Após tanta fraude e impostura, é reconfortante
contemplar um mendigo. Ele, ao menos, não mente aos outros nem a si próprio: a
sua doutrina, se é que a tem, encarna-a; não gosta do trabalho e demonstra-o;
como nada deseja possuir, cultiva o seu despojamento, condição da sua liberdade.
O seu pensamento resolve-se no seu ser, e o seu
ser no seu pensamento.
Falta-lhe tudo, é ele próprio, dura: viver
imediatamente a eternidade é viver apenas um dia de cada vez.
Por isso, para ele, os outros são presa da
ilusão. Se depende deles, vinga-se observando-os, especialista que é do reverso
dos sentimentos “nobres”.
A sua preguiça, de uma qualidade muito rara, faz
dele um ser verdadeiramente “liberto”, perdido num mundo de gente tola e
iludida. Sabe mais sobre a renúncia do que a maior parte dessas obras
esotéricas.
Para os convencer disso, basta sair à rua… Mas
não! É preferível exercitar os textos que pregam a mendicidade, como também as
práticas, políticas e de uma sociedade hipócrita – a capitalista ofensiva.
Como nenhuma consequência prática acompanha as
libertações dos capitalistas, não é de admirar que o último dos mendigos valha
mais que eles todos juntos.
Poderia conceber-se o Buda fiel às suas verdades
e aos palácios? Não se pode ser “liberto-vivo” e proprietário.

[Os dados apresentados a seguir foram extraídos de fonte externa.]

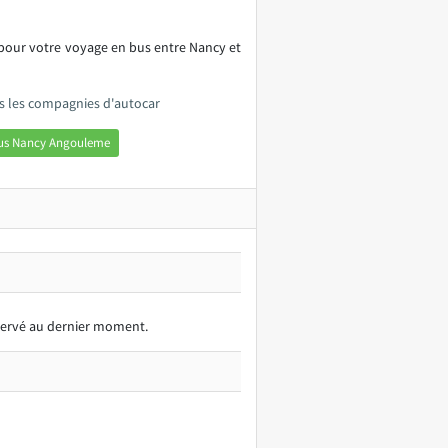
 pour votre voyage en bus entre Nancy et
s les compagnies d'autocar
bus Nancy Angouleme
éservé au dernier moment.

Insurjo-me contra a generalização da mentira,
contra aqueles que ostentam a sua pretensa “salvação” e a esteiam numa doutrina
que não emana do fundo do seu ser.
Desmascará-los, fazê-los descer do pedestal a que
se alçaram, pô-los no pelourinho, eis uma campanha a que ninguém deveria ficar
indiferente.
Porque é preciso, a todo o preço, impedir aqueles
que têm demasiado boa consciência de viver e morrer em paz.